While creating for the Stitched Up exhibition I was also steadily working towards my solo exhibition “Natures Exuberance”.  However as soon as the Stitched Up pieces were posted I needed to dig deep and ramp up my energy again for the final focus on my exhibition.   Sometimes when I feel a little creatively dry I look through my photographs and it isn’t long before I find my creativity  sparking again.  So, recently as I was looking through my photographs,  I was struck by what I saw as the connection between these two images.  There was no conscious connection as I was creating the lace(which is not created recently) but I have been pondering the idea of what we observe consciously and how details of that inspiration may come out unconsciously at a later date.  A conscious decision was made to take the photograph of the sliced red onion because it appealed to me,  but I also stored it in my creative/inspirational memory bank.  I am reminded of the movie “Inside Out” and the beautifully crafted and creative visualisation, in movie/story form, of the different memory banks in our minds and how we access them.

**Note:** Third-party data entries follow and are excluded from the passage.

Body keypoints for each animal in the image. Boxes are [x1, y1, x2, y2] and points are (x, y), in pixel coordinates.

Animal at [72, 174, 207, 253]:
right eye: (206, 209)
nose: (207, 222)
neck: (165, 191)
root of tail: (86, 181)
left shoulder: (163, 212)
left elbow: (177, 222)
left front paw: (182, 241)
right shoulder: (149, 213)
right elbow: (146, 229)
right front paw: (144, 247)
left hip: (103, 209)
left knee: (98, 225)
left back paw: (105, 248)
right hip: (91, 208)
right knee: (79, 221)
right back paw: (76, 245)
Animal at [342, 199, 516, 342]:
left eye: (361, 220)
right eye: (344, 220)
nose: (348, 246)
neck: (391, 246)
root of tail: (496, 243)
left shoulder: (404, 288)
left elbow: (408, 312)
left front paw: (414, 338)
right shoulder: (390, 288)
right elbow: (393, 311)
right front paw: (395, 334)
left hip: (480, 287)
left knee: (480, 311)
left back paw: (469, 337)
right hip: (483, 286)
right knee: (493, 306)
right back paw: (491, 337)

I love taking photographs, just for photography’s sake but also as a record for inspiration.  However I also love the idea that if we open our eyes to observing the world around us then what appeals to us in that environment can also be stored and accessed both consciously and unconsciously at a later date.

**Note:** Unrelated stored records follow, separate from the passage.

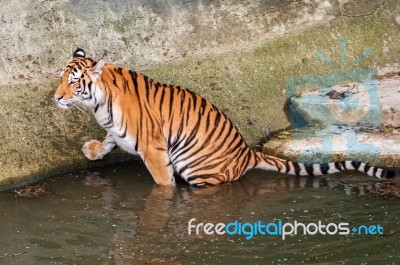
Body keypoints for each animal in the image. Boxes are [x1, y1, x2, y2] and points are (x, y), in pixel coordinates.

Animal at [54, 48, 396, 187]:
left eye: (73, 82)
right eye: (60, 79)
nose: (56, 97)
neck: (100, 104)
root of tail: (248, 153)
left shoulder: (153, 149)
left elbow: (163, 183)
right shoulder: (116, 130)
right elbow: (110, 139)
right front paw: (92, 150)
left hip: (197, 168)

I finish with a photo taken in  one of my neighbours gardens – just love the spiral and am looking forward to one day finding it coming out in an artwork!!

Exploring shadows and selfies……

Recently I was creatively ‘confronted’  by a word challenge that was part of a textile art group that I belong to.  The word was ‘selfie’, and the idea was to create an image about that particular word.  I wasn’t excited by the prospect and struggled to visualise  how I might creatively represent the ‘selfie’ in  a meaningful way for me. However although I struggled with the concept of  a ‘selfie’, shadows intrigue me…….shadows have intrigued me since my early twenties when I took a photo of a dandelion against the concrete pavement – not particularly exciting except that there were three shadows to the one dandelion.  It made me think about what shadows might suggest, i.e., shadows give information while leaving room for imagination….for example, I love this image that my kids took of me creating a shell/sand sculpture.  I cannot see the kids in the photo but I can see their shadow which informs me that they are working together to take the photo, they are talking and perhaps giggling because they know I don’t like having my photo taken…..they think I don’t know what they are up to!

So, one day as I was out walking and pondering how to tackle the word ” selfie’, the sun was casting my shadow and I began taking photos, I also began to consider how the concept of the ‘self’ could be represented through the ‘shadow’.

Shadows have been around since the beginning of time, and have many historical and cultural meanings, for example; death, hope, soul, evil….even Peter Pan who lost his shadow……As an Art Therapist I am very familiar with the term ‘shadow’ as representing the aspects of the self that we keep hidden, or don’t wish to reveal, or don’t wish to acknowledge.

However earlier this year I was reading a book by Thomas Moore(an ex priest and a psychotherapist), and came across this sentence which spoke wonderfully to me in relation to my interest in shadows; “We have a shadow self, not dark in the sense of evil or dangerous, but the shadow that follows us wherever we go, a companion figure that inspires, warns, and guides.” Such a positive view of the ‘shadow’ self.

Putting those words together with a shadow photo that compositionally worked I decided to create a ‘selfie shadow’ in textiles, with Thomas Moore’s words stitched around the image…..I love the image as it also speaks to me of choices, directions and roads less travelled….

What do ‘shadows’ or ‘selfies’ mean for you?